Lec 3: Bias-Variance Tradeoff

Lec 3: Bias-Variance Tradeoff

Bias-Variance Tradeoff in Machine Learning

Introduction to Bias and Variance

  • The lecture introduces the concepts of bias and variance within the context of machine learning, specifically focusing on classification and regression problems.
  • High bias indicates a significant error in both training and testing phases, suggesting that a very simple model is being used.
  • In contrast, high variance results in minimal training error but significant testing error due to the use of a complex model.

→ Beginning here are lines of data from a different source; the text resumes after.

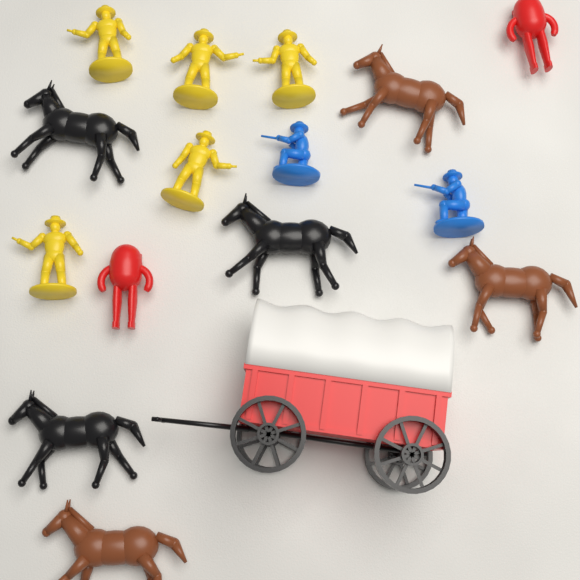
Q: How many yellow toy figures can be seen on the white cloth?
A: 5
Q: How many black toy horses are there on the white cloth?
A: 3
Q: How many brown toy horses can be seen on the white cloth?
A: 3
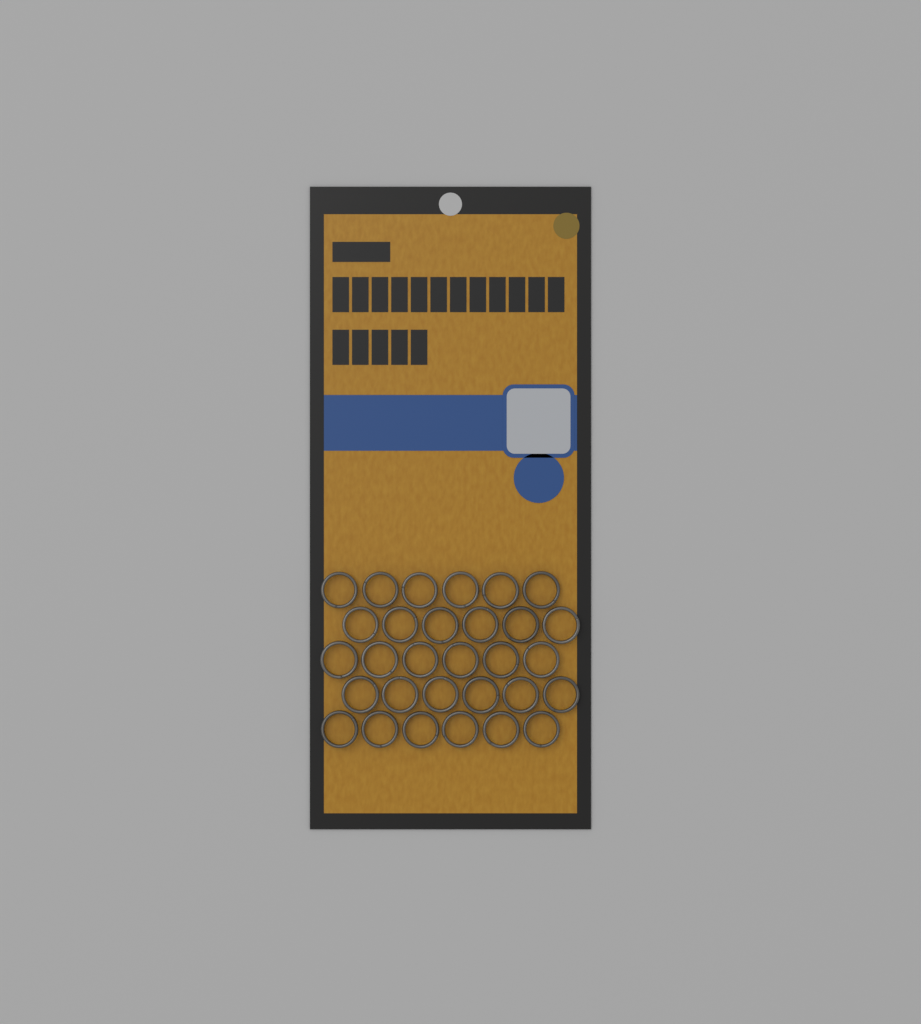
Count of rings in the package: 30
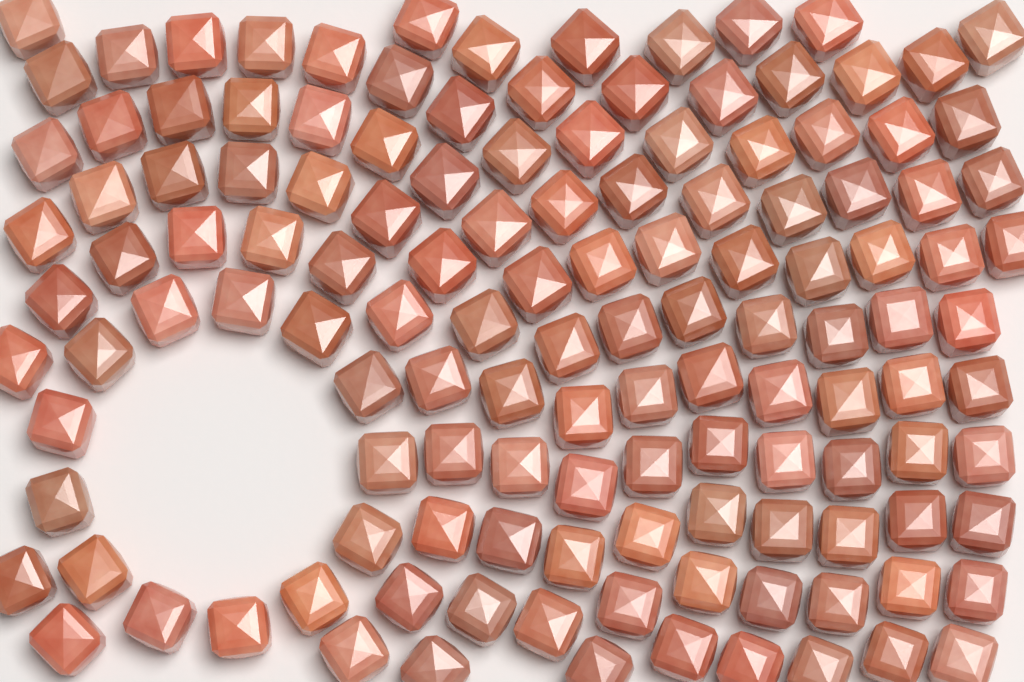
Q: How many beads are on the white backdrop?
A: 132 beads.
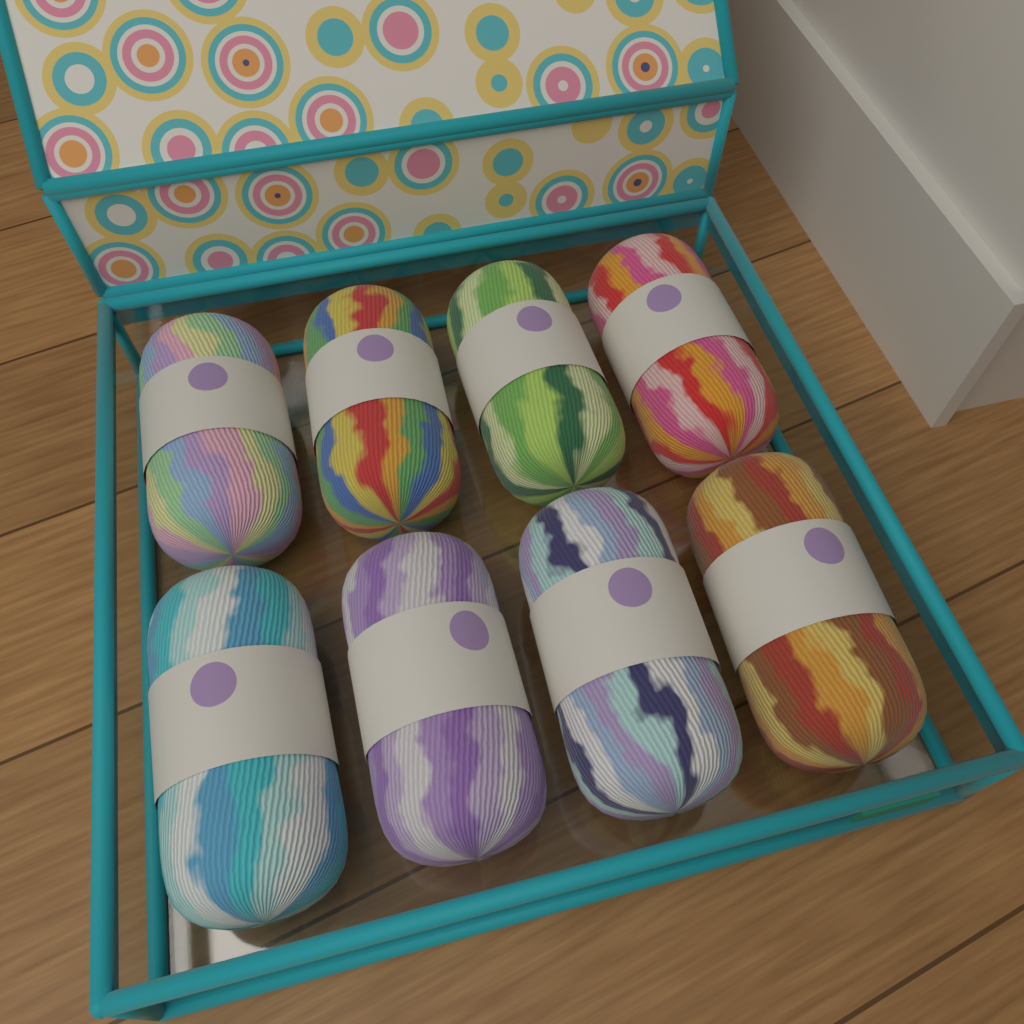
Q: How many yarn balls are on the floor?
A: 8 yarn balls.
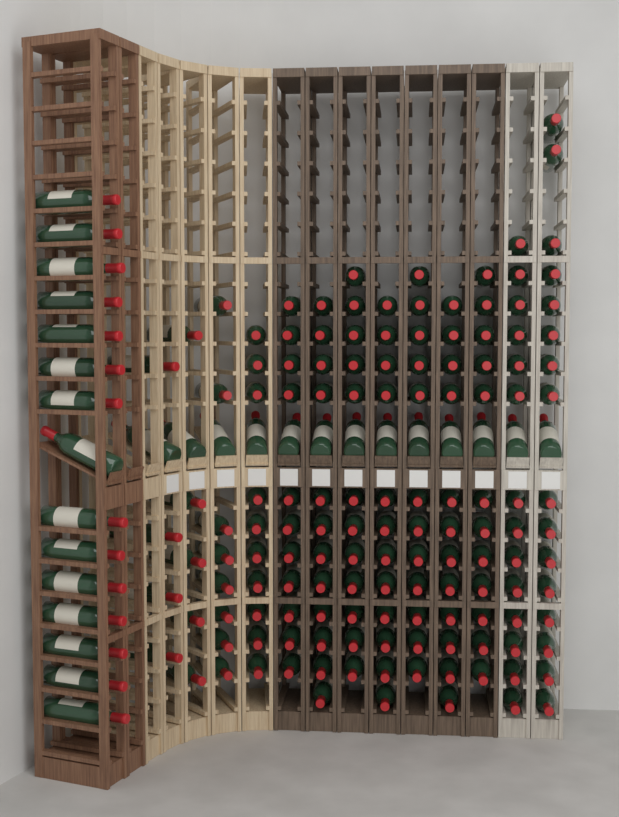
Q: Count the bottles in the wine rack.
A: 168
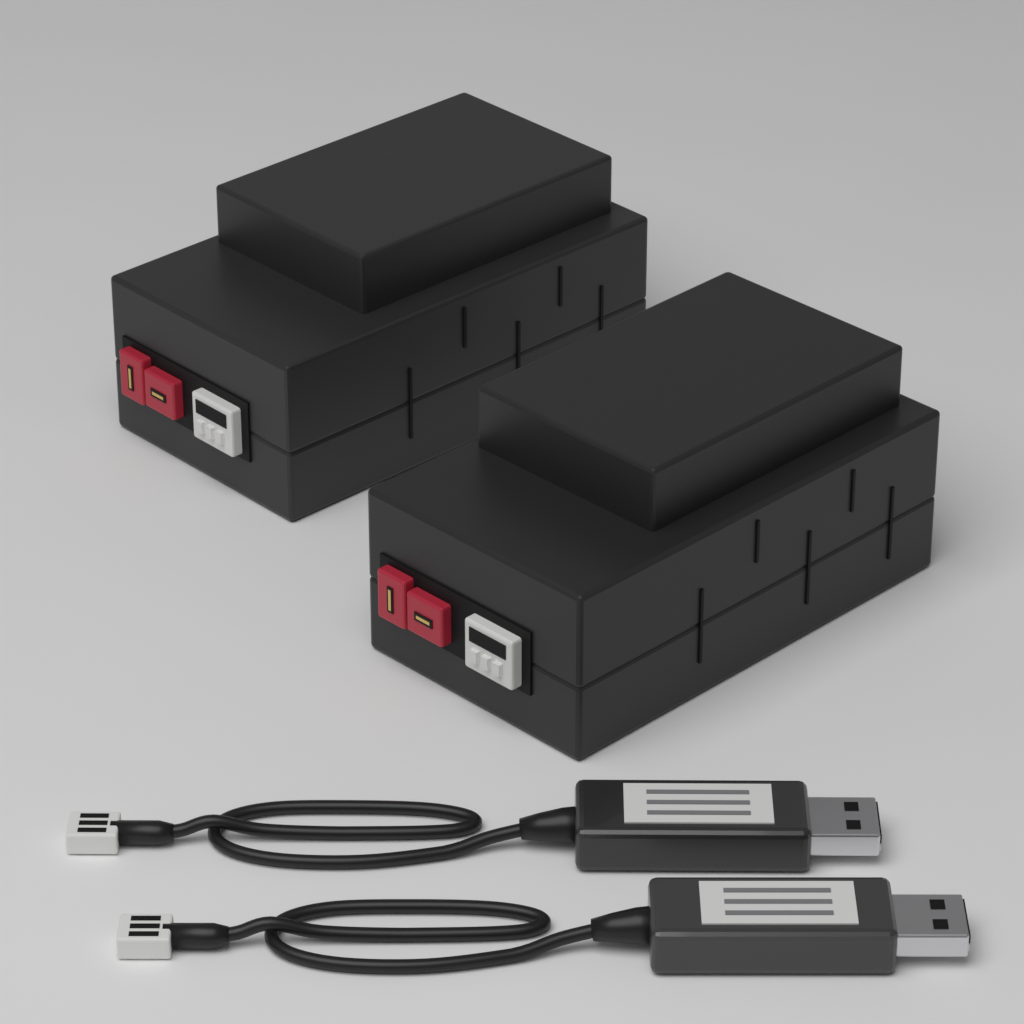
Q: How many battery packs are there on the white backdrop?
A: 2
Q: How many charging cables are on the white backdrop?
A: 2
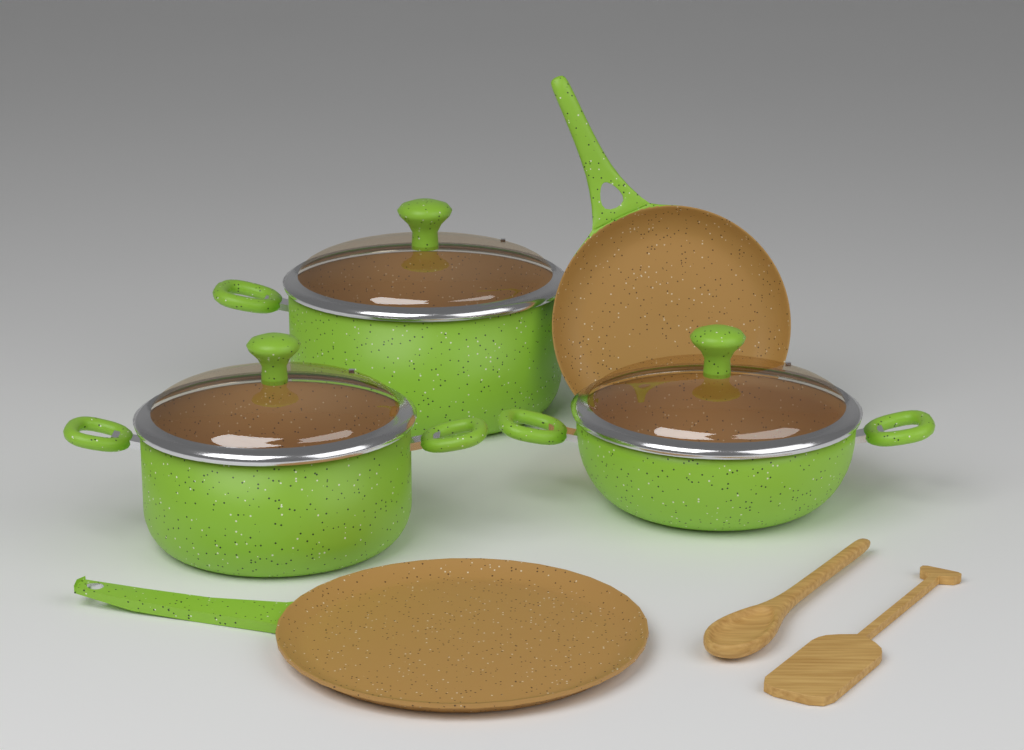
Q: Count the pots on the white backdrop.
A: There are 3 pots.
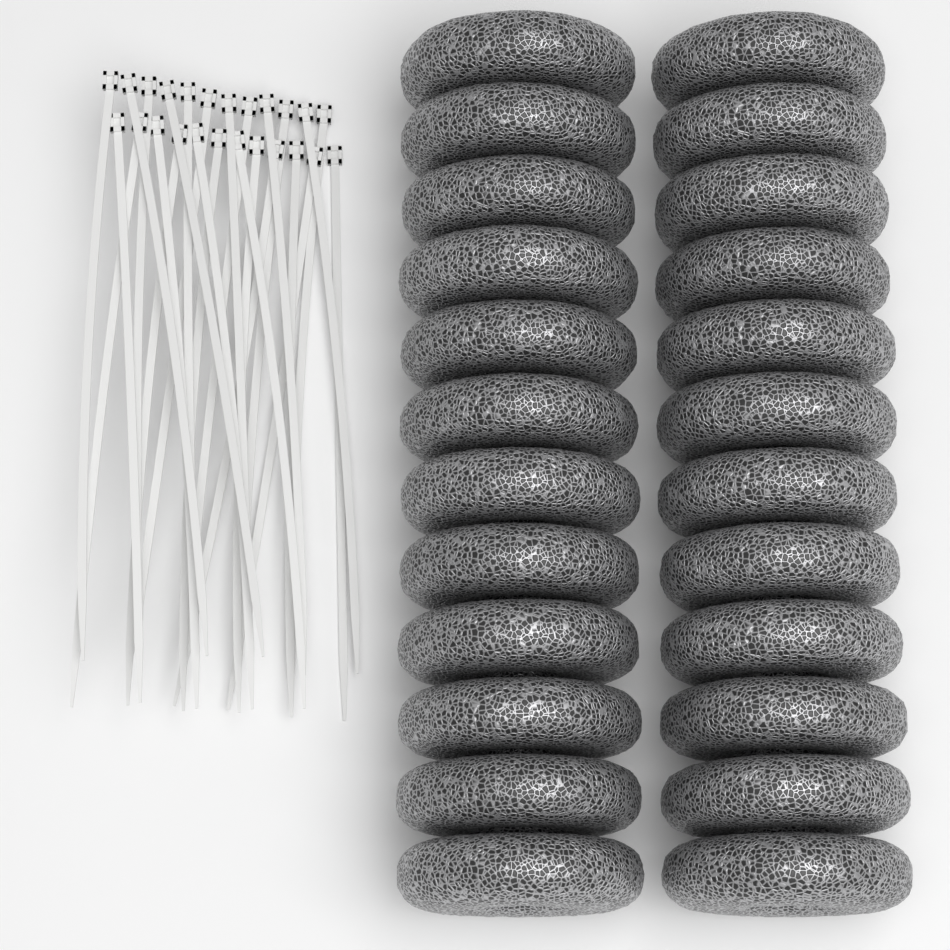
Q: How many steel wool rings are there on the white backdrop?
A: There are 24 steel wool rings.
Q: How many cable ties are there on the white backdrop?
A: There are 24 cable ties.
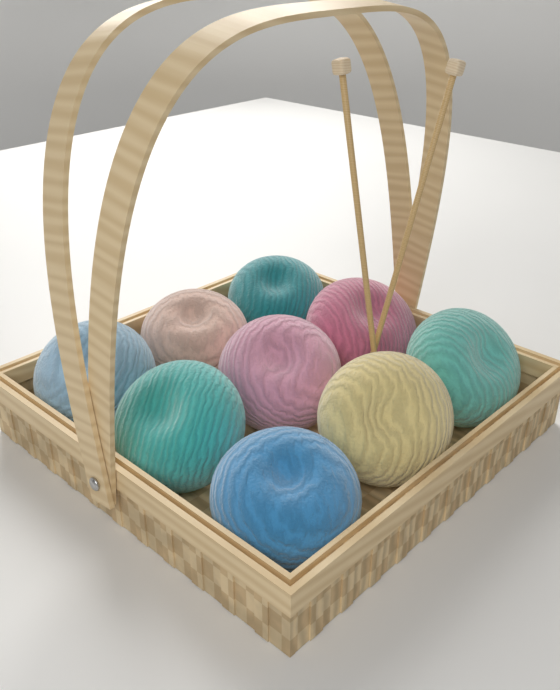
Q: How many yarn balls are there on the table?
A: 9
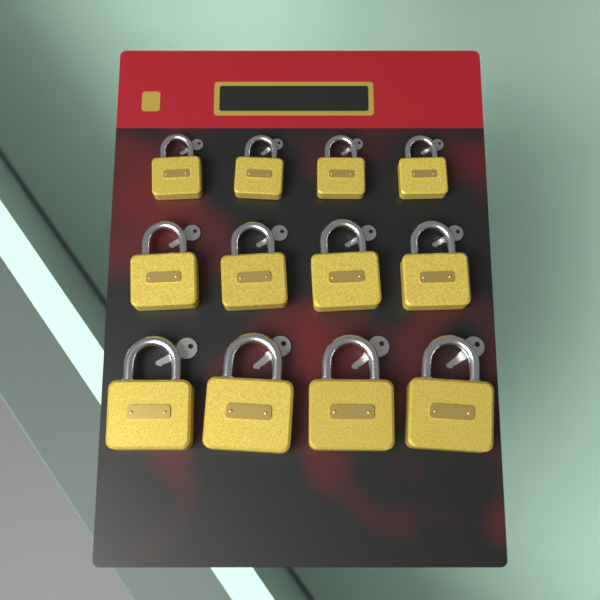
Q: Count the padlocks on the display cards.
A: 12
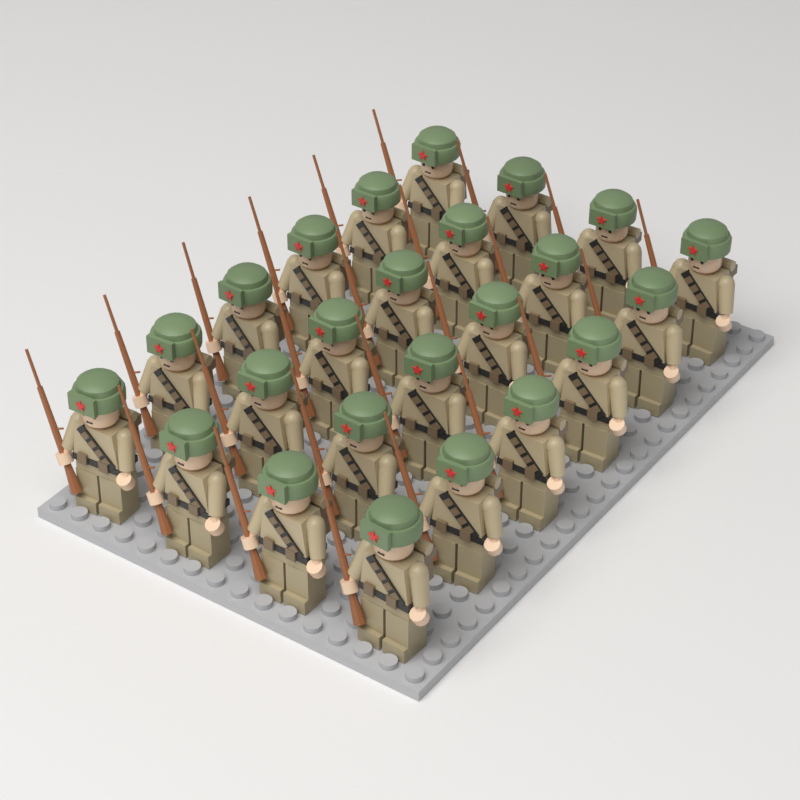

Understanding Overfitting and Underfitting

  • A balance between bias and variance is essential; models should neither be too simple (high bias) nor too complex (high variance).
  • The lecture illustrates how different model complexities affect training and testing errors using graphical representations.
  • Overfitting occurs with high variance where the model performs well on training data but poorly on unseen data, while underfitting arises from high bias.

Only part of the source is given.